==== EXCERPT TO READ

There is a contemporary precedent for Sazeracs made with cane spirit: The 2014 book Death & Co.: Modern Classic Cocktails lists Joaquín Simó’s Creole Saz, featuring a split base of Cognac and Haitian rum, for example. The Two-in-One recipe’s exclusive reliance on rum and its fiery qualities, however, evoked several other heavily riffed-upon templates, in Pompa’s eyes. “It takes the spirituous, tart qualities of a Daiquiri, the spicy, savory qualities of a Margarita, and the herbal qualities of a Sazerac, and smashes them together in an oddly synchronized way,” he says.

To maximize and calibrate these disparate traits, Pompa developed a Creole-Rum Sazerac build for today’s palates. For the duo of rums, he paired up two aged products: El Dorado 3-Year from Guyana and Plantation Xaymaca Special Dry from Jamaica. “El Dorado is sweet and fruity, with notes of coconut and vanilla,” he explains. “The [Xaymaca] provides a slightly richer note, but it’s also much drier on the finish,” he says. Marrying the two was key to crafting a well-rounded base.

Pompa carried over the lemon, sugar and anise from the existing spec, but also saw an opportunity to pull his update a little closer to the OG Sazerac’s NOLA roots. Replacing the called-for Angostura bitters with Peychaud’s was an easy tweak. And as for the hot sauce, by far Dorn’s strangest move, Pompa went with Crystal, the revered Louisiana staple. “It’s the only hot sauce in my fridge,” he says. “It’s brighter than Tabasco, and has more depth of pepper flavor than Frank’s. It strikes that perfect balance.”

Even with the modern tuneup, does labeling this drink a “Sazerac” qualify as sacrilegious? Maybe, but Pompa isn’t overly worried about violating ancient cocktail dogma. “The Sazerac is a very serious drink,” he admits. But “flipping it, twisting it, and doing a total, all-out fuckup of the original … resulted in a very delicious cocktail I would be proud to serve to any guest.”

========
==== ENTRIES SHOWN

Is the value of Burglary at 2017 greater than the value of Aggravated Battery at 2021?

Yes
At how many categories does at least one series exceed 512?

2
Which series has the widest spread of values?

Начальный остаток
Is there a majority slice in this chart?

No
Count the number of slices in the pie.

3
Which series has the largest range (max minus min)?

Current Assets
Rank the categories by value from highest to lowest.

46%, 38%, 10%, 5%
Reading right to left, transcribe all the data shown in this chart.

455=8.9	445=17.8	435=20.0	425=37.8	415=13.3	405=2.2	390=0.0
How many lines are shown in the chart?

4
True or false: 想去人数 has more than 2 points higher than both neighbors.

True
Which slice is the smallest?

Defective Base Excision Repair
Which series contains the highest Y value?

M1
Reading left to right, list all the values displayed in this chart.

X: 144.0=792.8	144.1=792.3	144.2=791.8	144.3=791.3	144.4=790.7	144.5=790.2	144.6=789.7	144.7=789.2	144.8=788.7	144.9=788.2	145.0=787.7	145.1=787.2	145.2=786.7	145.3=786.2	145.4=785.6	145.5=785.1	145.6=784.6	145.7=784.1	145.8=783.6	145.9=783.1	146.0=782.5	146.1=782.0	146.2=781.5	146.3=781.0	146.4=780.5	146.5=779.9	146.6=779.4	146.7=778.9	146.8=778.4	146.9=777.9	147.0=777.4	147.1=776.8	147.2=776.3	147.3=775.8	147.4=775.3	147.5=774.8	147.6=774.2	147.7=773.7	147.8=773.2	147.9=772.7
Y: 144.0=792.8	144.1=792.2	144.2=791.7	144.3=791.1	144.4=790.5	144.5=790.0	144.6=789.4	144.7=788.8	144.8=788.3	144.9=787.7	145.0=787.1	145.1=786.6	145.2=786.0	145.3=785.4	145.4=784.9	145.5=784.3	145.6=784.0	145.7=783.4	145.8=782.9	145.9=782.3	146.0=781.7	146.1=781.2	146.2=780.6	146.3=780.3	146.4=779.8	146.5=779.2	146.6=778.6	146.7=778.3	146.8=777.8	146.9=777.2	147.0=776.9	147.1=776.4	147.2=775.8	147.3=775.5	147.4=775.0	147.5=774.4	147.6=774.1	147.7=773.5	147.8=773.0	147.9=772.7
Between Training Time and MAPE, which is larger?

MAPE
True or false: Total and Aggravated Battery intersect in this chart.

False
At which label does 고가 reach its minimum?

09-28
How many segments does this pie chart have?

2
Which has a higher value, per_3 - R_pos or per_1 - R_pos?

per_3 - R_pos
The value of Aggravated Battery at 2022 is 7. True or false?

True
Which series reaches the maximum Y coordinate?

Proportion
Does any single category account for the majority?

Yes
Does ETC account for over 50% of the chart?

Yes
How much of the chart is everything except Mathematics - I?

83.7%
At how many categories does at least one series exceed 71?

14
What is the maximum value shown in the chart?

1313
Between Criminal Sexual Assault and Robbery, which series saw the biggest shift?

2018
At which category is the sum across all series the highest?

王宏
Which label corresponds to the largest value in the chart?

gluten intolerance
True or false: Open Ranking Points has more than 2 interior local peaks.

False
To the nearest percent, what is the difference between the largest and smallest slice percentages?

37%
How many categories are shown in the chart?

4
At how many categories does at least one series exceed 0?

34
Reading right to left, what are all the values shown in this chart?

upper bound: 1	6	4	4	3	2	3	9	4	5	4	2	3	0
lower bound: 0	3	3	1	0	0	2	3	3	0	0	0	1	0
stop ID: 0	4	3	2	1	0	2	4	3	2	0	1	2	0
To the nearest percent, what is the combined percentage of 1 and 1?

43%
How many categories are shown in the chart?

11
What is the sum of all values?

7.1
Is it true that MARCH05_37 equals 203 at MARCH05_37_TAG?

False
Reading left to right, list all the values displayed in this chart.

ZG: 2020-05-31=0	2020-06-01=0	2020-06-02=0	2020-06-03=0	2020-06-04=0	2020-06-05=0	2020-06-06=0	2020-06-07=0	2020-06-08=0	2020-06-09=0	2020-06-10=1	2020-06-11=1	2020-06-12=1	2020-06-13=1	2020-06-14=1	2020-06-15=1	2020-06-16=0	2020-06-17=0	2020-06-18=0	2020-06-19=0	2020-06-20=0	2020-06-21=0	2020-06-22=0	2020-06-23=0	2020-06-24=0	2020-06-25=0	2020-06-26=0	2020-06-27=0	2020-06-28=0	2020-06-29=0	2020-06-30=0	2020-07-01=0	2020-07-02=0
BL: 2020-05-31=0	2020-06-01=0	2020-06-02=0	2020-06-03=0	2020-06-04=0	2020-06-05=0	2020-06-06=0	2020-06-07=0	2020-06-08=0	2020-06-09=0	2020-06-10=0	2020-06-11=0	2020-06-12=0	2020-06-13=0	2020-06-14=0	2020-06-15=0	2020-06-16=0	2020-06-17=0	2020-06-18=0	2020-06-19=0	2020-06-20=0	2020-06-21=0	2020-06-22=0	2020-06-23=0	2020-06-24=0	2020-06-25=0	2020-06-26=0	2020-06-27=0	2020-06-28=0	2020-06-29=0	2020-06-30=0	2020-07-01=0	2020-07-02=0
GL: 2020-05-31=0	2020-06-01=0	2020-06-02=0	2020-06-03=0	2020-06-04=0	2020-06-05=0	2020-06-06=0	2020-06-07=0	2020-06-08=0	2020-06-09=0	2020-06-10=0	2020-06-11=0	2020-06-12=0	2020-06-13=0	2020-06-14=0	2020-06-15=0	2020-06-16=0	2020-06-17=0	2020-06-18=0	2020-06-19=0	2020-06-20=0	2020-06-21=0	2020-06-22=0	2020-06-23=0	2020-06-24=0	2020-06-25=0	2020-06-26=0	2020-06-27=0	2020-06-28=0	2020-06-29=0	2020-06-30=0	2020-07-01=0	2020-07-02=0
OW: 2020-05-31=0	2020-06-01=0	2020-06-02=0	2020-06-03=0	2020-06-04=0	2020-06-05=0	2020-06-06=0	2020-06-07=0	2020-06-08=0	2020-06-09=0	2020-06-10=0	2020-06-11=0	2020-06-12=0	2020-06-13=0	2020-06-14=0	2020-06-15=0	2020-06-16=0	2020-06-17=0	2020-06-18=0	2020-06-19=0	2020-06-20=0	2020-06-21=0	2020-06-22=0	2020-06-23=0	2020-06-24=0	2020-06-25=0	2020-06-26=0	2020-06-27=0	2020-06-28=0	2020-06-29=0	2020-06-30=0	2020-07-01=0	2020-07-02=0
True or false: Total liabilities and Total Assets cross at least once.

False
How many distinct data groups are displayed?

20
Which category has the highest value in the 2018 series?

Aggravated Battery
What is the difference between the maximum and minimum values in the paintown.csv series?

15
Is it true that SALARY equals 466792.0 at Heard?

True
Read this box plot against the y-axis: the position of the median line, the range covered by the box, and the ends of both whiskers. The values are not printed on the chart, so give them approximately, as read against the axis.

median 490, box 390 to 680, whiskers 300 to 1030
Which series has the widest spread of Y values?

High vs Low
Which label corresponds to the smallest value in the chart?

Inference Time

========

ACTIVITY LIST:
A: In the passage on the Creole-Rum Sazerac, which hot sauce did Pompa choose for his version?
B: Reproduce the passage on the Creole-Rum Sazerac between "To maximize and" and "a well-rounded base.", inclusive.

SOLUTIONS FOR EACH TASK:
A: Crystal, the Louisiana staple.

B:
To maximize and calibrate these disparate traits, Pompa developed a Creole-Rum Sazerac build for today’s palates. For the duo of rums, he paired up two aged products: El Dorado 3-Year from Guyana and Plantation Xaymaca Special Dry from Jamaica. “El Dorado is sweet and fruity, with notes of coconut and vanilla,” he explains. “The [Xaymaca] provides a slightly richer note, but it’s also much drier on the finish,” he says. Marrying the two was key to crafting a well-rounded base.